J’ai envie aujourd’hui d’écrire sur le désir d’enfant. Ce sentiment si puissant, dont une femme ne prend pleinement conscience qu’à partir du moment où elle est confrontée malgré elle à l’éventualité de ne jamais donner la vie.
Il me semble que ce sont les couples qui sont restés involontairement sans enfant qui sont les plus à même de comprendre ce sentiment. Et que, paradoxalement, il existe des parents qui n’ont connu qu’à la marge ce désir animal, irrationnel, involontaire, contrôlable seulement au terme d’un immense travail sur soi. Ces derniers auront toutes les difficultés du monde à comprendre ce que des femmes comme moi ont traversé. Leur désir a été satisfait et ils sont dans un autre temps : celui de l’action. Ils imaginent ma vie comme la leur, avec du temps en plus, un appartement bien rangé et des grasses matinées. Ils ne voient pas les larmes, la rage, le désespoir, le vide que l’absence d’enfant laisse dans les cœurs et la vie du couple. Ils ne voient pas la force qu’il a fallu déployer pour se construire une autre vie à partir des cendres de son rêve brisé.
Le désir d’enfant est un puissant moteur : il explique que des femmes soient parfois prêtes à sacrifier leur santé et plusieurs années de leur vie en traitements infructueux, à mettre entre parenthèses leur carrière, à ne plus évoluer ni s’impliquer dans la vie de la société. Ce faisant, elles auto-alimentent leur impression de rester en arrière et de ne pas évoluer, dans l’attente que l’arrivée d’un enfant solutionne tout. Le désir d’enfant contrôle notre rationalité, et des décisions sont prises en dépit des statistiques de succès des traitements. Certains médecins sont désarmés face à cet aveuglement – le comprennent-ils seulement ? – et préfèrent l’encourager plutôt que de tenter de lutter contre cette force ; peut-être le font-ils aussi pour des raisons financières ou parce qu’ils veulent croire en leur toute puissance. Pourtant, j’affirme que voir la réalité en face, parcourir le long et solitaire chemin de l’acceptation, n’est pas plus douloureux que de continuer à croire en dépit de toute raison et de passer des années à voir ses espoirs brisés un à un. Je peux dire cela aujourd'hui, mais j'ai bien conscience de n'avoir réussi à lutter contre mon désir d’enfant que parce qu’il a failli m’anéantir et que j’ai dû accepter de me tourner vers d’autres possibles.

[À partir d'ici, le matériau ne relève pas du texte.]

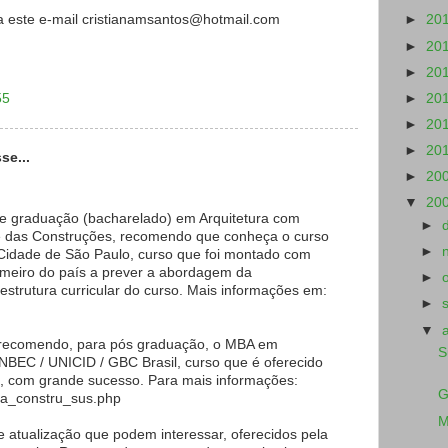
a este e-mail cristianamsantos@hotmail.com
►
20
►
20
►
20
55
►
20
►
20
►
20
se...
►
20
▼
20
e graduação (bacharelado) em Arquitetura com
►
e das Construções, recomendo que conheça o curso
►
Cidade de São Paulo, curso que foi montado com
imeiro do país a prever a abordagem da
►
estrutura curricular do curso. Mais informações em:
►
▼
 recomendo, para pós graduação, o MBA em
S
NBEC / UNICID / GBC Brasil, curso que é oferecido
s, com grande sucesso. Para mais informações:
G
ba_constru_sus.php
M
e atualização que podem interessar, oferecidos pela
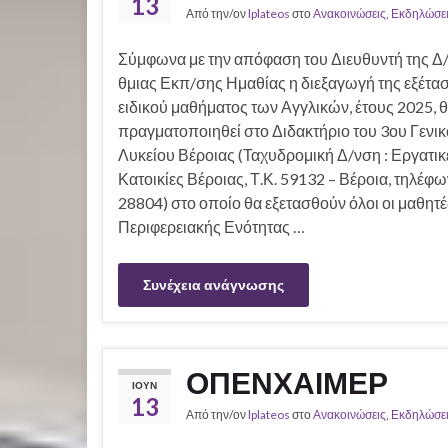
13
Από την/ον
lplateos
στο
Ανακοινώσεις
,
Εκδηλώσει
Σύμφωνα με την απόφαση του Διευθυντή της Δ
θμιας Εκπ/σης Ημαθίας η διεξαγωγή της εξέτα
ειδικού μαθήματος των Αγγλικών, έτους 2025, 
πραγματοποιηθεί στο Διδακτήριο του 3ου Γενι
Λυκείου Βέροιας (Ταχυδρομική Δ/νση : Εργατικ
Κατοικίες Βέροιας, Τ.Κ. 59132 – Βέροια, τηλέφω
28804) στο οποίο θα εξετασθούν όλοι οι μαθητέ
Περιφερειακής Ενότητας …
Συνέχεια ανάγνωσης
ΟΠΕΝΧΑΙΜΕΡ
ΙΟΎΝ
13
Από την/ον
lplateos
στο
Ανακοινώσεις
,
Εκδηλώσει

La puissance du désir d’enfant est indépendante du fait d’être déjà parent. Elle peut se manifester de façon très violente pour le deuxième, le troisième enfant, si ceux-ci sont désirés mais tardent à venir. La situation pourra être d’autant plus difficile à vivre pour une mère qui ne comprendra pas pourquoi elle n’est plus capable d’être satisfaite avec l’enfant qu’elle a déjà. Mais le désir d'enfant n'obéit à aucune rationalité – et de toute façon, peut-être est-on mère différemment à chaque enfant ?
Le désir d’enfant, c’est le désir de l’autre, celui d’un être encore inconnu vers lequel on dirige toute son énergie. Mais c’est également le désir de parentalité, donc un désir de soi, de se voir devenir différent. Quoiqu’il en soit, ce désir reste à la fois un élan naturel nécessaire à la survie de l’espèce, une résultante d'un certain modèle de société que nous avons intégré et voulons reproduire, un projet démesuré – se prolonger soi-même avec son partenaire dans un autre être, pour toucher à l'immortalité –, ainsi que l’expression d’un optimisme sans bornes et d’une générosité suprême – être prêt à se dépasser voire à s’oublier, dans l'espoir de rendre son enfant heureux par la force de son amour.